Apropos: Die noch aktuelle Nr.1 von ASHE weckt bei mir erhebliche Erinnerungen an ein Lied von Transvision Vamp. "Landslide of Love" ist zwar aus dem Jahr 1989, was jedoch zeitlich immer noch nahe genug dran ist, um mehr als zufällig zu sein.
Vieles hat sich letztes Jahr geändert. Es gab eine erfreuliche Flut an musikalischen Anti-Kriegsbeiträgen. Es wurde auch viel fast vergessenes Repertoire vor allem aus den 70ern wieder aufgegriffen. Sowie teilweise noch sehr viel ältere Protestsongs. Die DROPKICK MURPHYS hatten da mit der Wiederbelebung des erstaunlich zeitlosen Vermächtnisses von Folk-Legende WOODY GUTHRIE das richtige Näschen. Einen Motto-Song zur Beschreibung des letzten Jahres gibt es praktisch auch: Anfang des Jahres von mir noch unbeachtet, lieferte ihn AWOLNATION mit seiner Bearbeitung von "Wind of Change": Ein sentimentaler Abgesang auf eine Ära von Frieden und Freiheit in ihrer naiv-unschuldigen Form. Exakt so fühlte sich 2022 an – nicht wirklich schön, eher etwas schmerzhaft und wehmütig!

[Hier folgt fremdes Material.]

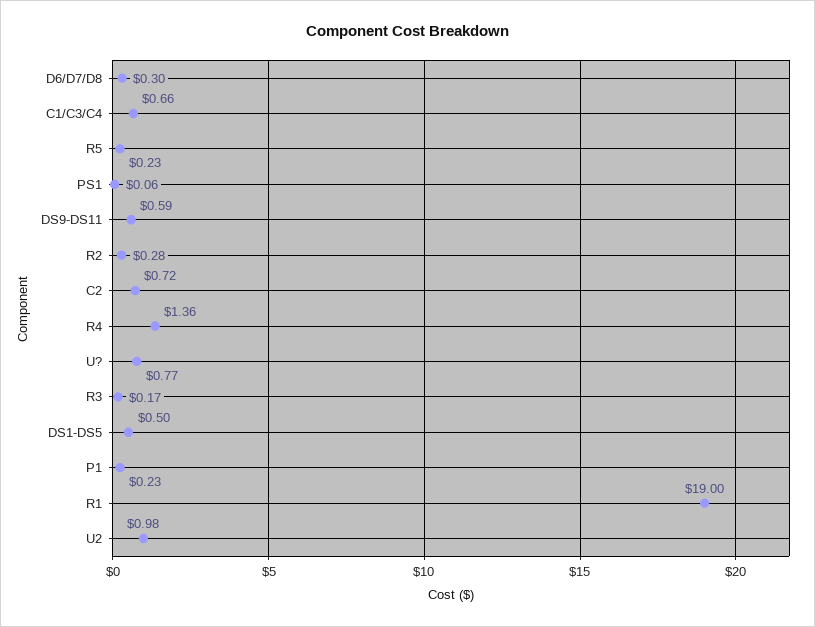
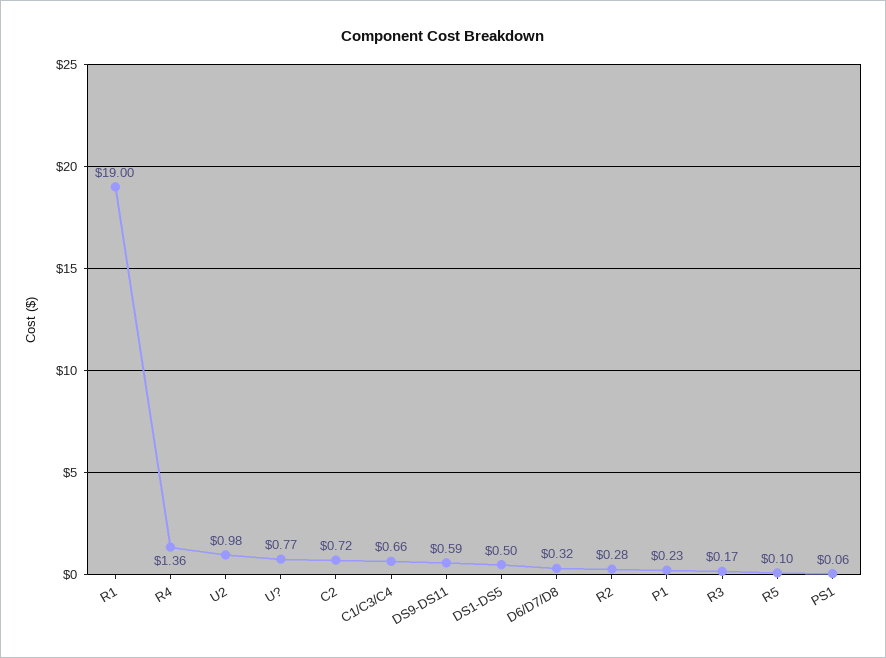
  {
-   "D6/D7/D8": 0.3,
+   "D6/D7/D8": 0.32,
    "C1/C3/C4": 0.66,
-   "R5": 0.23,
+   "R5": 0.1,
    "PS1": 0.06,
    "DS9-DS11": 0.59,
    "R2": 0.28,
    "C2": 0.72,
    "R4": 1.36,
    "U?": 0.77,
    "R3": 0.17,
    "DS1-DS5": 0.5,
    "P1": 0.23,
    "R1": 19,
    "U2": 0.98
  }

Leider hat mich die immer noch defekte Festplatte mehr ausgebremst als befürchtet. Für die Finalisierung der Alben des Jahres fehlen noch Daten von 6-8 Wochen. Momentan sieht es nach einem so noch nicht dagewesenen Dreikampf aus. Eines der Alben hatte dabei deutlich mehr Airplay als die anderen, wäre damit favorisiert. Bei den einzelnen Songs sieht es aber genau gegenteilig aus: hier bildet es das klare Schlusslicht des Trios. Die Chancen auf ein (zumindest für mich persönlich) fast undenkbares Ergebnis standen noch nie so gut wie diesmal. Muss ich aber evtl. zu seinem späteren Zeitpunkt nachreichen.